What to produce. Find all lines below containing the string "then" and return them.

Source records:
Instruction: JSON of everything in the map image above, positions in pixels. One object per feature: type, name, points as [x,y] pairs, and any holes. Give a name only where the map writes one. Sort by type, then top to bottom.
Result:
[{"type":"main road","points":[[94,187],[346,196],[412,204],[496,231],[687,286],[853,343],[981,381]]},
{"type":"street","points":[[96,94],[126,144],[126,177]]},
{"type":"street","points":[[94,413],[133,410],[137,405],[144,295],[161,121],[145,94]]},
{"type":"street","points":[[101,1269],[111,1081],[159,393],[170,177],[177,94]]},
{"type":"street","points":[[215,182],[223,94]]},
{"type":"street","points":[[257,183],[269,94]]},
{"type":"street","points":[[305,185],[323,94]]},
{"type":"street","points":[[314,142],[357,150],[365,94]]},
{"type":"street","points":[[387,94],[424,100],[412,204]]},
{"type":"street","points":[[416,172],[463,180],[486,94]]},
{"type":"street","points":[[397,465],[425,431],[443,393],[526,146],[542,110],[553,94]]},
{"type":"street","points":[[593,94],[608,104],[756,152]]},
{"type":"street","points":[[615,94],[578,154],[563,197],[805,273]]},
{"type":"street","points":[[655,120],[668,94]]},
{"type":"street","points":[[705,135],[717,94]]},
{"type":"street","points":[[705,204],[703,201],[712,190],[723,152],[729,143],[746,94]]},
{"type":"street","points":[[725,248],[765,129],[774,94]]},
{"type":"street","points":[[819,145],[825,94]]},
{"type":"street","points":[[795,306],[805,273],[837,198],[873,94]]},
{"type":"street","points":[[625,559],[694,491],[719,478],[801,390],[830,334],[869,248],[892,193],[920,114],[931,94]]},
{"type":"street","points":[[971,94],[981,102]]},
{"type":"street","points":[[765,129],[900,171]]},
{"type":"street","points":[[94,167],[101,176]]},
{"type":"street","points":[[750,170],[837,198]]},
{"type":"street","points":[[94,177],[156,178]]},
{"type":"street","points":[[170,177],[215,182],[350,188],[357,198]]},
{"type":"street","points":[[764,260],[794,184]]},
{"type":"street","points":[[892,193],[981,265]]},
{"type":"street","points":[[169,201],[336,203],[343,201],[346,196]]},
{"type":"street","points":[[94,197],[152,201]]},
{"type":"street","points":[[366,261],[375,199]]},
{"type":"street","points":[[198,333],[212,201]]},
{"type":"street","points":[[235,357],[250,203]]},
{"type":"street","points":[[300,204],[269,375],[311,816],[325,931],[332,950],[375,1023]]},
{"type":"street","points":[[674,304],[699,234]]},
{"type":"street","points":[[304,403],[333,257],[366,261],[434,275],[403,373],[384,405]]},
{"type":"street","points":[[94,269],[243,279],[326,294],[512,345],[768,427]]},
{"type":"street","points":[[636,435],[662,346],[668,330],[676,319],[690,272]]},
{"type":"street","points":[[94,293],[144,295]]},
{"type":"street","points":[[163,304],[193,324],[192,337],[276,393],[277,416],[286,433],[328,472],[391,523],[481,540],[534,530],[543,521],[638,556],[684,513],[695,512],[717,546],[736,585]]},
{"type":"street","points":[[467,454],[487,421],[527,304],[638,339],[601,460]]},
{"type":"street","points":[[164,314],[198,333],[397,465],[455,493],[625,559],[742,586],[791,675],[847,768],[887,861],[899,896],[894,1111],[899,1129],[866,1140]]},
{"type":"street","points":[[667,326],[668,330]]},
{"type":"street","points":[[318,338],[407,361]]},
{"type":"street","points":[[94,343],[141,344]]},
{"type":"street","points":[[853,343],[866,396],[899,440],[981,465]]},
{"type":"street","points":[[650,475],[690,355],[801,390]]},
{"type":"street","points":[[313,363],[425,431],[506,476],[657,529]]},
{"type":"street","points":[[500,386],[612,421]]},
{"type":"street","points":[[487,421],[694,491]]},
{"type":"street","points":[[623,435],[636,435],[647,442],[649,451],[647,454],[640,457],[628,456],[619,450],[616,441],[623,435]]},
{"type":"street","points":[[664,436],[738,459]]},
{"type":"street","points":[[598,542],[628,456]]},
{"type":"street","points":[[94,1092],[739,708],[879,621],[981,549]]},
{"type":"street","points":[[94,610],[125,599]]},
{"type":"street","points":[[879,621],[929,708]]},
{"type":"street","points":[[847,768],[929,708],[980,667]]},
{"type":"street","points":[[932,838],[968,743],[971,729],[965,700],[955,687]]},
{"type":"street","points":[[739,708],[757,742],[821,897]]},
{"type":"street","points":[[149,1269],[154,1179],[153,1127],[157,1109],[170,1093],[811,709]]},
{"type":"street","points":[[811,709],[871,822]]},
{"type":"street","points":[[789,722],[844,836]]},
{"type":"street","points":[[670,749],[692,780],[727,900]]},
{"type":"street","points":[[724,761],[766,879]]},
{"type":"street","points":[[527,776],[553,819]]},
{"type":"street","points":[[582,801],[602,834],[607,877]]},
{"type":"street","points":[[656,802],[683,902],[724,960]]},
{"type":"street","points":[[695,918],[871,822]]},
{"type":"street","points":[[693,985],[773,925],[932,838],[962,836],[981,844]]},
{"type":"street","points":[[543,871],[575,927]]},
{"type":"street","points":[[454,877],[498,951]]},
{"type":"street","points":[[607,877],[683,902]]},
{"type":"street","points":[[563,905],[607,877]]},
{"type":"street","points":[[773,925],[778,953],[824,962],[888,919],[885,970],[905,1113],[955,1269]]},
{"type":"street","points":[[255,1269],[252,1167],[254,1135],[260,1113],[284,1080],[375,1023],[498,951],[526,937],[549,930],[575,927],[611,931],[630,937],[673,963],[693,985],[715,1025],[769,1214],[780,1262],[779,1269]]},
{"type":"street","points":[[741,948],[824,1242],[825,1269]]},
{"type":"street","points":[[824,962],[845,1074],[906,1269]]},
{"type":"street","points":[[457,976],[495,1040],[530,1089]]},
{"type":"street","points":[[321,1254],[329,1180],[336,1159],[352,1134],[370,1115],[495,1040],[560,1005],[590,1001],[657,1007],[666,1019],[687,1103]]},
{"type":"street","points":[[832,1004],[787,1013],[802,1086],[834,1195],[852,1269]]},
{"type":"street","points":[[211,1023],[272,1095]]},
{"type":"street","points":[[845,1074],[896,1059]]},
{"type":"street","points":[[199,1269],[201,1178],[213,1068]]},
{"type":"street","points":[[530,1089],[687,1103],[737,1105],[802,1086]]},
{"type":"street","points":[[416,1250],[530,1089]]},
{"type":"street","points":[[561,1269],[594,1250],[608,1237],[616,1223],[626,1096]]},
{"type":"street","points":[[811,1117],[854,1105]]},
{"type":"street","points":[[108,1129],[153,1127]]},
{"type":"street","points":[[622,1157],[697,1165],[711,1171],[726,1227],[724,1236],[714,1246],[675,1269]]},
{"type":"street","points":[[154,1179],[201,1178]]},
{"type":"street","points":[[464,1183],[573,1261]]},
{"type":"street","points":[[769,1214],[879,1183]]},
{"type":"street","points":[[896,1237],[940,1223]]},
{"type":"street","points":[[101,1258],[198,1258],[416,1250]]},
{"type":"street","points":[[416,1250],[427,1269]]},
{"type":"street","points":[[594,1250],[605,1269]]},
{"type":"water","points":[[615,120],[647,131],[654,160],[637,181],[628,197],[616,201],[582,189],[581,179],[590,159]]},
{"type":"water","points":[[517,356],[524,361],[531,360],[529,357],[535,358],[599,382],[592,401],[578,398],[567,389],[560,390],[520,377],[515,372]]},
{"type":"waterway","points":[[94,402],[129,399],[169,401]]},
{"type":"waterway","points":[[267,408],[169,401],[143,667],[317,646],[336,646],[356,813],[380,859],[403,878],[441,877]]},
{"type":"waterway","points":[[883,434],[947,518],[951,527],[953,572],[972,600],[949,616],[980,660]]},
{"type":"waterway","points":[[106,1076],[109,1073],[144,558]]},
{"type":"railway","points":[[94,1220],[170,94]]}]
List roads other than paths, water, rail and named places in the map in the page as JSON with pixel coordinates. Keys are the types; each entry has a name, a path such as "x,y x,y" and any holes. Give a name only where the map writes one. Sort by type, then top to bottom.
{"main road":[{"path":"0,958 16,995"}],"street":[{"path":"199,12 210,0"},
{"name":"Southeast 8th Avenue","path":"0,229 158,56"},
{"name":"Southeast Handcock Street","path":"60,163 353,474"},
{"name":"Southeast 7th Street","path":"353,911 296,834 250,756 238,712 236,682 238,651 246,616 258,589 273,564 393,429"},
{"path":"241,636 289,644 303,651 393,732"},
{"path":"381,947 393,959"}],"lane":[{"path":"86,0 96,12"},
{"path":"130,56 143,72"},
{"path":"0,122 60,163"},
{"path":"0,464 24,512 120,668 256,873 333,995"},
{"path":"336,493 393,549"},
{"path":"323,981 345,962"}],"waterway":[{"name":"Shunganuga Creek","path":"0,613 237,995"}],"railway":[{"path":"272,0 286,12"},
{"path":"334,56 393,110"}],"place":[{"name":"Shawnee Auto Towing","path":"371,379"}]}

Result of this exercise.
Instruction: JSON of everything in the map image above, positions in pixels. One object per feature: type, name, points as [x,y] pairs, and any holes. Give a name only where the map writes one. Sort by type, then top to bottom.
List roads other than paths, water, rail and named places in the map in the page as JSON with pixel coordinates. Keys are the types; each entry has a name, a path such as "x,y x,y" and any holes. Give a name only where the map writes one. Sort by type, then top to bottom.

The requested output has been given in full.